The electricity network is changing, and the way we monitor and communicate with it has to change to meet future demands placed upon it. Low Carbon Technologies (LCTs) such as electric vehicles and heat pumps are being installed in rapidly increasing numbers both by domestic and commercial consumers. Building a network to cope passively with new potential peaks and possible reverse power flows would be very costly and inefficient. However, many of the new LCTs being installed offer their own opportunities to mitigate their impact – for example battery storage systems and electric vehicles can be used to “soak up” excess generation in order to reduce levels of reverse power flow, while incentives in the form of price signals can encourage customers to modify their consumption patterns in order to reduce peak levels of demand.
Such adoption of “smart” technologies to actively manage load will have significant benefit to costs, reliability, and security of supply.
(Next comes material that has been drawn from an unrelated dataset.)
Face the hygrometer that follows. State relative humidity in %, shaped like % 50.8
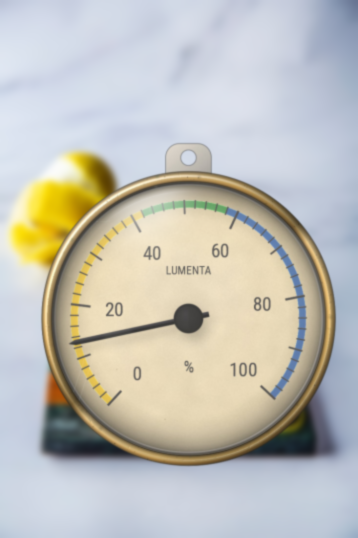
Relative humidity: % 13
Furthermore, the intermittency and diversity of renewable sources of generation can be exploited when assessing the capacity of the network to accept new connections – provided sources of generation can be controlled as necessary, additional capacity can be released in order to maximise the amount of generation connected while minimising the costs of the associated infrastructure.
Critical to the successful operation of these new systems is good quality, reliable, and timely data relating to the state of the network, representing a need to carry out a significant amount of work to upgrade National Grid’s data acquisition capabilities, both in the range of points that we monitor and in the means by which we communicate data back to our central systems.